Acute disseminated encephalomyelitis (ADEM) is an immune-mediated inflammatory demyelinating condition that predominately affects the white matter of the brain and spinal cord. The disorder manifests as an acute-onset encephalopathy associated with polyfocal neurologic deficits and is typically self-limiting. ADEM bears a striking clinical and pathological resemblance to other acute demyelinating syndromes (ADS) of childhood, including multiple sclerosis (MS). ADEM in children is readily distinguishable from alternative diagnoses on the basis of clinical features and findings on neuroimaging and laboratory investigations. However, given that ADEM lacks a specific identified biological marker rendering a reliable laboratory diagnosis, long-term follow-up is important as there are instances where an illness initially diagnosed as ADEM is ultimately replaced with a diagnosis of MS.
The onset of ADEM usually occurs in the wake of a clearly identifiable febrile prodromal illness or immunization and in association with prominent constitutional signs and encephalopathy of varied degrees. ADEM is typically a monophasic disease of pre-pubertal children; whereas, MS is typically a chronic relapsing and remitting disease of young adults. Abnormalities of findings on cerebrospinal fluid (CSF) immunoglobulin studies are less common in ADEM. However, the division between these processes is indistinct, suggesting a clinical continuum. Moreover, other conditions along the suggested continuum include optic neuritis, transverse myelitis, and neuromyelitis optica - clinical entities that may occur as manifestations of either MS or ADEM. Other boundaries of ADEM merge indistinctly with a wide variety of inflammatory encephalitic and vasculitic illnesses as well as monosymptomatic, postinfectious illnesses that should remain distinctfromADEM, such as acute cerebellar ataxia (ACA). A further indistinct boundary is shared by ADEM and Guillain-Barré syndrome as manifested in cases of Miller-Fisher syndrome and encephalomyeloradiculoneuropathy (EMRN).
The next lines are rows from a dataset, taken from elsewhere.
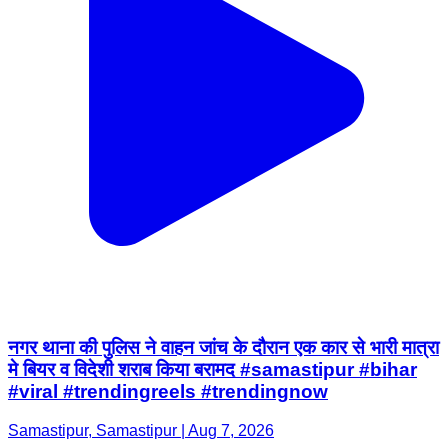
नगर थाना की पुलिस ने वाहन जांच के दौरान एक कार से भारी मात्रा
मे बियर व विदेशी शराब किया बरामद #samastipur #bihar
#viral #trendingreels #trendingnow
Samastipur, Samastipur | Aug 7, 2026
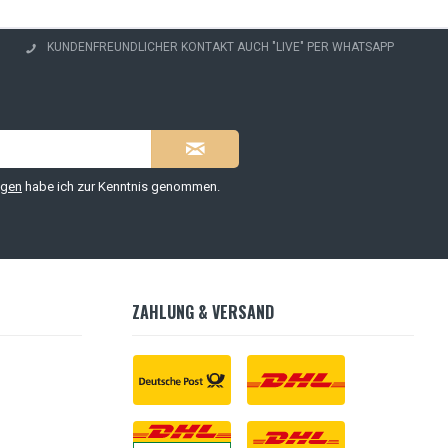
KUNDENFREUNDLICHER KONTAKT AUCH "LIVE" PER WHATSAPP
ngen
habe ich zur Kenntnis genommen.
ZAHLUNG & VERSAND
Susceptibility to either ADEM or MS is likely the product of multiple factors, including a complex interrelationship of genetics and exposure to infectious agents and other environmental factors. Of particular interest are the indications that susceptibility to either condition is in part age-related. Most cases of ADEM possibly occur as the result of an inflammatory response provoked by pre-pubertal infection with a virus, vaccine, or other infectious agent. Typically, the manifestations of ADEM occur quickly after this pre-pubertal febrile systemic illness and are monophasic. In a minority of cases, patients with ADEM experience one or two pre-pubertal recurrences followed by remission. MS, on the other hand, typically manifests as a relapsing-remitting illness in ensuing adolescence or young adulthood, a significant and unexplained latency of effect with apparent permanency of immune dysregulation. Bouts of MS occur without a febrile prodrome. Uncommonly, MS develops in pre-pubertal individuals and ADEM develops in post-pubertal individuals. In very rare instances, individuals manifest pre-pubertal ADEM and, after long latency, MS in adolescence.